**Given task:** Your copy of the material below should match it exactly, except that it holds no pictures.

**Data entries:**
------

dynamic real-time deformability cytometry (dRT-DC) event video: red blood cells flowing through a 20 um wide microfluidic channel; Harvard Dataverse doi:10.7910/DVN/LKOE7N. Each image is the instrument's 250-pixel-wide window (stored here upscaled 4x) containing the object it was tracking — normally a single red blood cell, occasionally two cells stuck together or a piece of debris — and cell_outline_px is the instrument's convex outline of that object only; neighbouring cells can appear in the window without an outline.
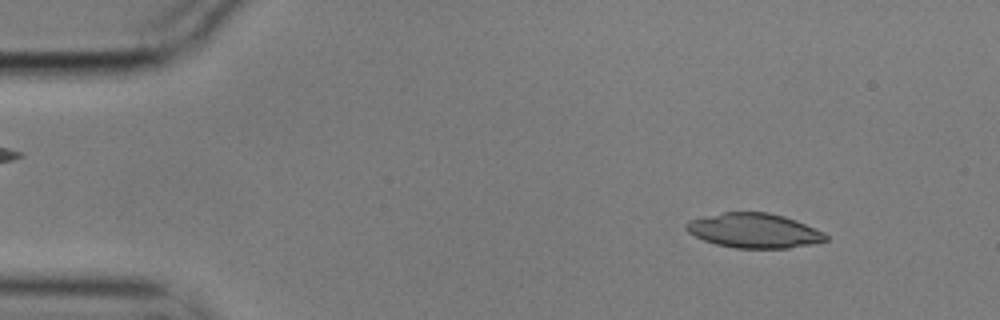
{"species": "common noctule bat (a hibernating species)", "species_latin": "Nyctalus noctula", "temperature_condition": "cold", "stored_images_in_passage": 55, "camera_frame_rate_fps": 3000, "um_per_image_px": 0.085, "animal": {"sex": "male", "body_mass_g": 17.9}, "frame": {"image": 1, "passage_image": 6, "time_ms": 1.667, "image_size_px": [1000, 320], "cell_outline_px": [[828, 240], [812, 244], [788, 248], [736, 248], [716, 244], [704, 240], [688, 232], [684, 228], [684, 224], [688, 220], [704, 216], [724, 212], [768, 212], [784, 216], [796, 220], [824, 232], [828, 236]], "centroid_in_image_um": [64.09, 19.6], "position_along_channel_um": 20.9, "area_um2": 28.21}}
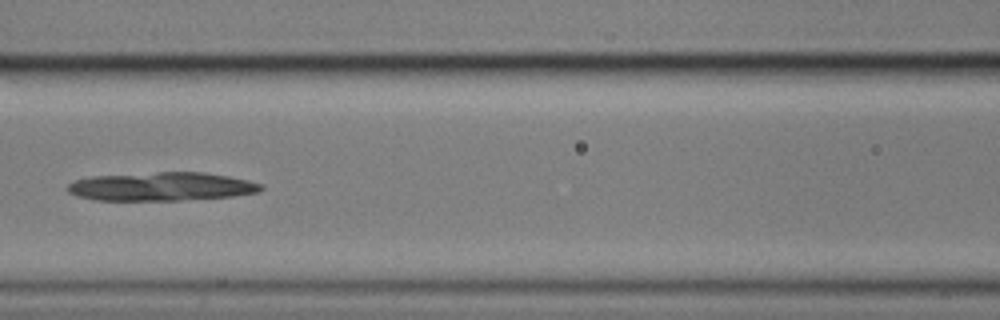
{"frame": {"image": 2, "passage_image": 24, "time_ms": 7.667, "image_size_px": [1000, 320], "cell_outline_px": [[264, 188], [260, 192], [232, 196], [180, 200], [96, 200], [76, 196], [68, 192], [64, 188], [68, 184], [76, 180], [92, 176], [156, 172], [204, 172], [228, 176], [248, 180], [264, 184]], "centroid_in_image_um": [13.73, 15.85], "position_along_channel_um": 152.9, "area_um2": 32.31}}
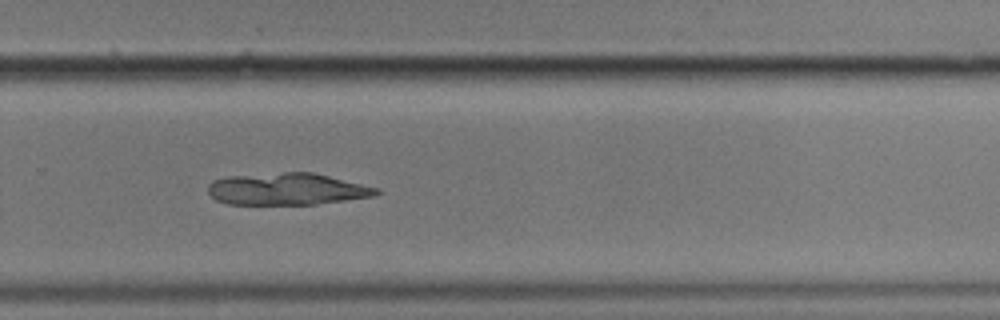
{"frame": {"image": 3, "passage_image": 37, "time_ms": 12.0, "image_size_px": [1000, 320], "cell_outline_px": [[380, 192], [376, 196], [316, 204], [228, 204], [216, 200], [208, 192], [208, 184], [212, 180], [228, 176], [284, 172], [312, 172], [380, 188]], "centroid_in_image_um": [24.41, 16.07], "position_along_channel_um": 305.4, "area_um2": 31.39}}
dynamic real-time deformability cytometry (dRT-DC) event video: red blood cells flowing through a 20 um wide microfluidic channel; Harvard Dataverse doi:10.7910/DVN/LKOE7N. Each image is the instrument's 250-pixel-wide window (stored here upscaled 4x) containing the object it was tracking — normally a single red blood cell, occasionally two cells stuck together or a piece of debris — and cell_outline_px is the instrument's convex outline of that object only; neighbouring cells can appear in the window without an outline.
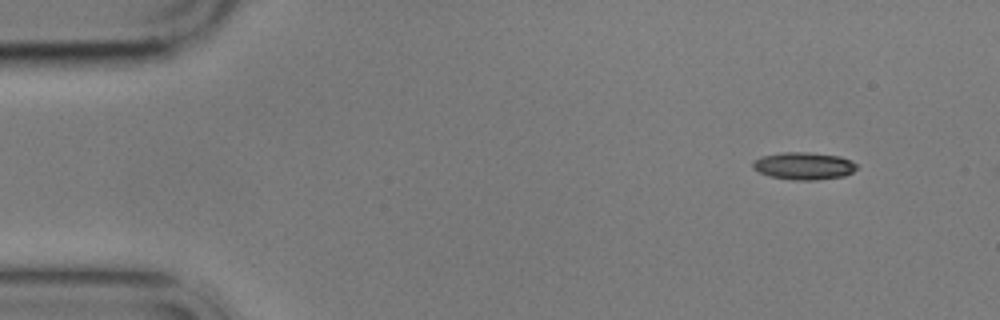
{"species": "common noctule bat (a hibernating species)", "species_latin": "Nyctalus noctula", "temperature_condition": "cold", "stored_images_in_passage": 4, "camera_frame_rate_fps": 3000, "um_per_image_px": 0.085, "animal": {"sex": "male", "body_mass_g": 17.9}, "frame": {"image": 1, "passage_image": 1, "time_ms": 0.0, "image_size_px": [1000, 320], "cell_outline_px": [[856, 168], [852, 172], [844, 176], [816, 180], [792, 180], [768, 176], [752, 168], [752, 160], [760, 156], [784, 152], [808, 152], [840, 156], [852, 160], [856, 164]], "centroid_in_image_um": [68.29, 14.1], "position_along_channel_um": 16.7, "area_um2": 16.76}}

------

**Exercise output:**
dynamic real-time deformability cytometry (dRT-DC) event video: red blood cells flowing through a 20 um wide microfluidic channel; Harvard Dataverse doi:10.7910/DVN/LKOE7N. Each image is the instrument's 250-pixel-wide window (stored here upscaled 4x) containing the object it was tracking — normally a single red blood cell, occasionally two cells stuck together or a piece of debris — and cell_outline_px is the instrument's convex outline of that object only; neighbouring cells can appear in the window without an outline.
{"species": "common noctule bat (a hibernating species)", "species_latin": "Nyctalus noctula", "temperature_condition": "cold", "stored_images_in_passage": 55, "camera_frame_rate_fps": 3000, "um_per_image_px": 0.085, "animal": {"sex": "male", "body_mass_g": 17.9}, "frame": {"image": 1, "passage_image": 6, "time_ms": 1.667, "image_size_px": [1000, 320], "cell_outline_px": [[828, 240], [812, 244], [788, 248], [736, 248], [716, 244], [704, 240], [688, 232], [684, 228], [684, 224], [688, 220], [704, 216], [724, 212], [768, 212], [784, 216], [796, 220], [824, 232], [828, 236]], "centroid_in_image_um": [64.09, 19.6], "position_along_channel_um": 20.9, "area_um2": 28.21}}
{"frame": {"image": 2, "passage_image": 24, "time_ms": 7.667, "image_size_px": [1000, 320], "cell_outline_px": [[264, 188], [260, 192], [232, 196], [180, 200], [96, 200], [76, 196], [68, 192], [64, 188], [68, 184], [76, 180], [92, 176], [156, 172], [204, 172], [228, 176], [248, 180], [264, 184]], "centroid_in_image_um": [13.73, 15.85], "position_along_channel_um": 152.9, "area_um2": 32.31}}
{"frame": {"image": 3, "passage_image": 37, "time_ms": 12.0, "image_size_px": [1000, 320], "cell_outline_px": [[380, 192], [376, 196], [316, 204], [228, 204], [216, 200], [208, 192], [208, 184], [212, 180], [228, 176], [284, 172], [312, 172], [380, 188]], "centroid_in_image_um": [24.41, 16.07], "position_along_channel_um": 305.4, "area_um2": 31.39}}
dynamic real-time deformability cytometry (dRT-DC) event video: red blood cells flowing through a 20 um wide microfluidic channel; Harvard Dataverse doi:10.7910/DVN/LKOE7N. Each image is the instrument's 250-pixel-wide window (stored here upscaled 4x) containing the object it was tracking — normally a single red blood cell, occasionally two cells stuck together or a piece of debris — and cell_outline_px is the instrument's convex outline of that object only; neighbouring cells can appear in the window without an outline.
{"species": "common noctule bat (a hibernating species)", "species_latin": "Nyctalus noctula", "temperature_condition": "cold", "stored_images_in_passage": 4, "camera_frame_rate_fps": 3000, "um_per_image_px": 0.085, "animal": {"sex": "male", "body_mass_g": 17.9}, "frame": {"image": 1, "passage_image": 1, "time_ms": 0.0, "image_size_px": [1000, 320], "cell_outline_px": [[856, 168], [852, 172], [844, 176], [816, 180], [792, 180], [768, 176], [752, 168], [752, 160], [760, 156], [784, 152], [808, 152], [840, 156], [852, 160], [856, 164]], "centroid_in_image_um": [68.29, 14.1], "position_along_channel_um": 16.7, "area_um2": 16.76}}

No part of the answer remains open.